INFORMATION:
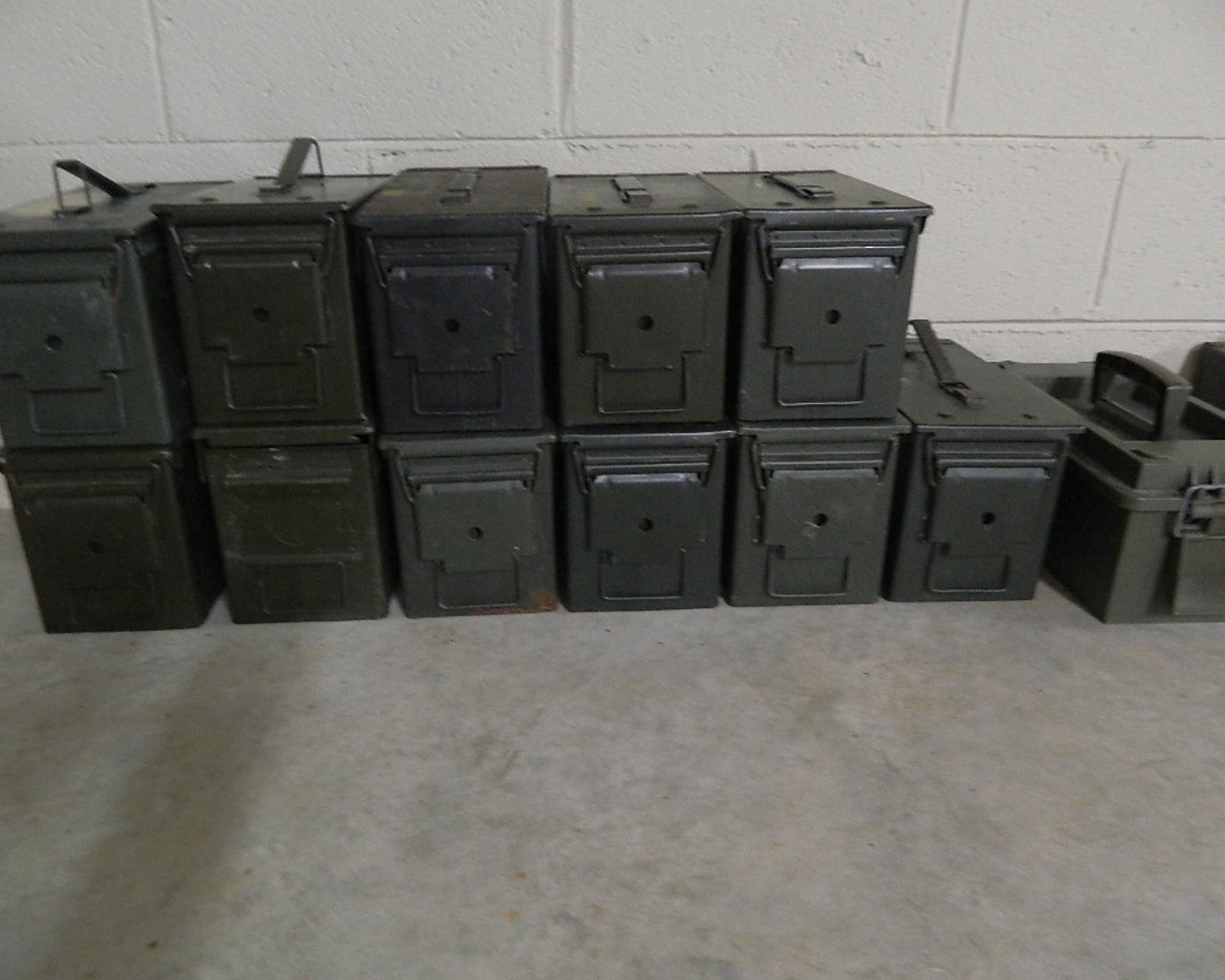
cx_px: 583
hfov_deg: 64.0
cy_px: 506
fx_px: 979
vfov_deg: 53.2
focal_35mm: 27
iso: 400
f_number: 3.1
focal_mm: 4.5
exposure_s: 1/13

REQUIRED WORK: Reproduce each entry precisely. Leave the pictures out.

EXPECTED ANSWER:
cx_px: 583
hfov_deg: 64.0
cy_px: 506
fx_px: 979
vfov_deg: 53.2
focal_35mm: 27
iso: 400
f_number: 3.1
focal_mm: 4.5
exposure_s: 1/13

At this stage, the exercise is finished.